STUDY TEXT ->

===

= Helbo =

Historical figure in Judaism

Rabbi Helbo (רבי חלבו) was an amora who flourished about the end of the 3rd century, and who is frequently mentioned in both Talmuds.

It seems that Helbo lived at first in Babylonia, where he studied under Rav Huna, the head of the Academy of Sura, and that, like the other Babylonian amoraim, he was called "Rav". Later he settled in the Land of Israel, where he was ordained rabbi.

== Teachings ==
He is mentioned as having spoken in the names of Avdimi of Haifa and Hama bar Ukva. In Palestine he consulted on halakhic matters R. Isaac Nappaha and R. Shmuel bar Nahmani.

Helbo handed down many aggadic sayings of Shmuel bar Nahmani. He is mentioned in the Talmud as a teacher of ethics, his sayings being delivered in the name of Rav Huna. Among them may be quoted:
- "He who goes out of the synagogue must not take long steps"
- "One should pay great attention to the Minhah prayer"
- "He who enjoys the banquet of a bridegroom without gladdening the latter commits a five-fold sin"
- "He who sees a torn scroll of the Pentateuch must rend his garment in two places"

===

Page-level text extractions ->

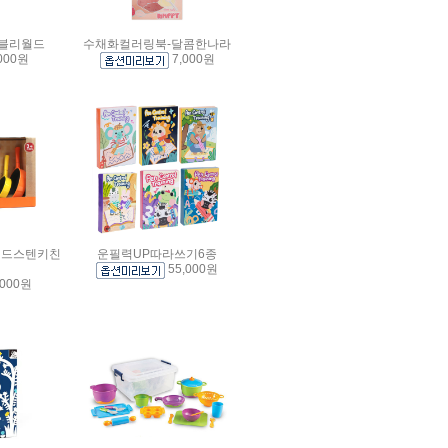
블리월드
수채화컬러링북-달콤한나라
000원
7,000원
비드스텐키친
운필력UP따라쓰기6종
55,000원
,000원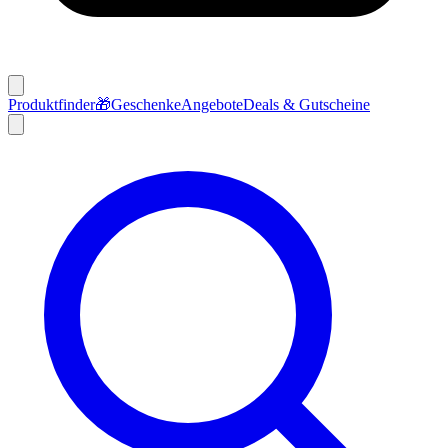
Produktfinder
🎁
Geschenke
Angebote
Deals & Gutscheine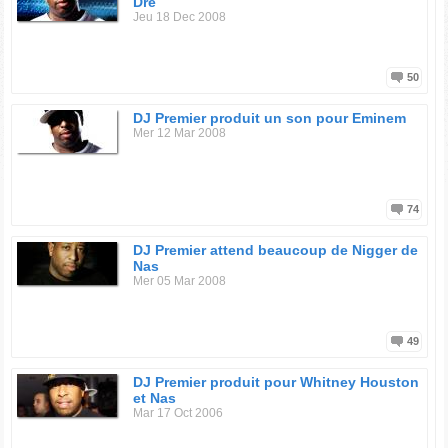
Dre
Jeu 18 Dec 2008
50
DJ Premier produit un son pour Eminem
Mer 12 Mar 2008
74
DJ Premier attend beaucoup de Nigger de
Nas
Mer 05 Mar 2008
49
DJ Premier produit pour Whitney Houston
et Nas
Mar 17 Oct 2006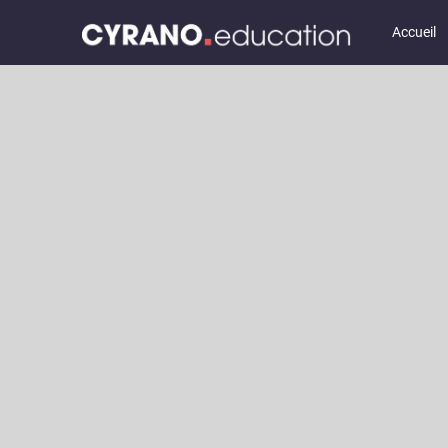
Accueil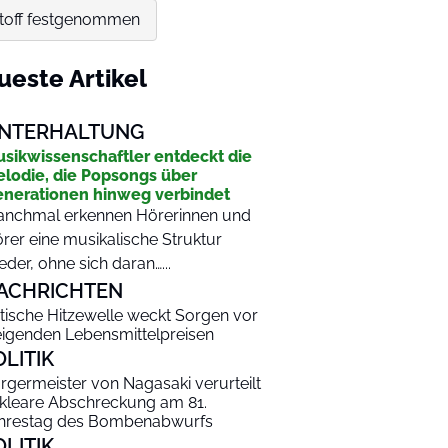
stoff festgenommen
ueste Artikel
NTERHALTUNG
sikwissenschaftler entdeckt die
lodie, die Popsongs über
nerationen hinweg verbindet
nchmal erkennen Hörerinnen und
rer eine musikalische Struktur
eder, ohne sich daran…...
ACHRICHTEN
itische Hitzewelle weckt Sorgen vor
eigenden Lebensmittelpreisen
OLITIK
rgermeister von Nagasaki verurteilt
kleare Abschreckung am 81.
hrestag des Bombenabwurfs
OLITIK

===

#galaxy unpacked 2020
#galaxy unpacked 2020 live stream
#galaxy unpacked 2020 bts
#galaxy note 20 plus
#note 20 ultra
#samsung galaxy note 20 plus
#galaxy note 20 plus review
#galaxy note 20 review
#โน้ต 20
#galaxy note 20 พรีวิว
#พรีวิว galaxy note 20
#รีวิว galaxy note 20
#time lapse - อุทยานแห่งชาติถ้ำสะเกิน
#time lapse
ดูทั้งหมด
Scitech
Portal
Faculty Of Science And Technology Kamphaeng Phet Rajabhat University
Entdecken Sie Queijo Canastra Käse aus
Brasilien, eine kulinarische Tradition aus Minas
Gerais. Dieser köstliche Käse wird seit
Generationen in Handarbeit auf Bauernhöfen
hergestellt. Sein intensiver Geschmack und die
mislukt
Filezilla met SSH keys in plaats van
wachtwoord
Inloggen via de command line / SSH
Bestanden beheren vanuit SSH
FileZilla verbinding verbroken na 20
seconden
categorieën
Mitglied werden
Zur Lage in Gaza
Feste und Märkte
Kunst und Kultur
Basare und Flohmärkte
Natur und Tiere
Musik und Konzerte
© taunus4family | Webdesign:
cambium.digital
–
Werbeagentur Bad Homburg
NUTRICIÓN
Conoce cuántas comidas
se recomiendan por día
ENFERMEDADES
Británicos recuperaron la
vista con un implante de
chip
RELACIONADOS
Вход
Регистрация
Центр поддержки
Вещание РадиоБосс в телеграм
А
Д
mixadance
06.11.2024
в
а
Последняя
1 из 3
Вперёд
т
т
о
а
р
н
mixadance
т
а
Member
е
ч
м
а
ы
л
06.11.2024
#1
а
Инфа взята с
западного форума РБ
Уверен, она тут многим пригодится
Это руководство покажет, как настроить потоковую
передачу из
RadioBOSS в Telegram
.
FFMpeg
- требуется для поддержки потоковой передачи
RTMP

===

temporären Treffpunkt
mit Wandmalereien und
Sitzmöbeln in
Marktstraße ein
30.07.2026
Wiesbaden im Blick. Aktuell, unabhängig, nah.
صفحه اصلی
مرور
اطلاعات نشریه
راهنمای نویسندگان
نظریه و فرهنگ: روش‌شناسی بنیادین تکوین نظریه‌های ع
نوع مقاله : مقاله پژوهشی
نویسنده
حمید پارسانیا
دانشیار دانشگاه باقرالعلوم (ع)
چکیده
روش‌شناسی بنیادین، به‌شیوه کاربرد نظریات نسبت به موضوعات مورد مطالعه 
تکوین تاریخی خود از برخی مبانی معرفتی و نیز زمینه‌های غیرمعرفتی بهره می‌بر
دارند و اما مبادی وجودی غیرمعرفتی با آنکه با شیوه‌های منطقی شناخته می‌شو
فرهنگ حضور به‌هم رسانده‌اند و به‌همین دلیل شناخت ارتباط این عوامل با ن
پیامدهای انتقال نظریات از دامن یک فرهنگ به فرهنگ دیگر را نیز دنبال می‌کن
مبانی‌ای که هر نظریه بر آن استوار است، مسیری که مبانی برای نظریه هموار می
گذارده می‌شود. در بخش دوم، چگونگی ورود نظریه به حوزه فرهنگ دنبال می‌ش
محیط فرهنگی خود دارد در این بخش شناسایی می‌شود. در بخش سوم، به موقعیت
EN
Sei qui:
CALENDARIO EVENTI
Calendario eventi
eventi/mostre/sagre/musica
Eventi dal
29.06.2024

===

BRIEF 1 ->
From the article on Rabbi Helbo, write out the passage starting at "Historical figure in" and ending at "in both Talmuds.".
BRIEF 2 ->
Sum up the article on Rabbi Helbo in two sentences.
BRIEF 3 ->
Answer these questions from the article on Rabbi Helbo:
(a) Under whom did Helbo study in Babylonia?
(b) Whom did he consult on halakhic matters in Palestine?
(c) According to one of his sayings, what must someone who sees a torn scroll of the Pentateuch do?
The listing has no connection to the article on Rabbi Helbo.

ANSWER 1 ->
Historical figure in Judaism

Rabbi Helbo (רבי חלבו) was an amora who flourished about the end of the 3rd century, and who is frequently mentioned in both Talmuds.

ANSWER 2 ->
Rabbi Helbo was an amora of about the end of the 3rd century who seems to have studied under Rav Huna in Babylonia before settling in the Land of Israel, where he was ordained rabbi. He handed down many aggadic sayings of Shmuel bar Nahmani and is mentioned in the Talmud as a teacher of ethics whose sayings were delivered in the name of Rav Huna.

ANSWER 3 ->
(a) Rav Huna, the head of the Academy of Sura.
(b) R. Isaac Nappaha and R. Shmuel bar Nahmani.
(c) Rend his garment in two places.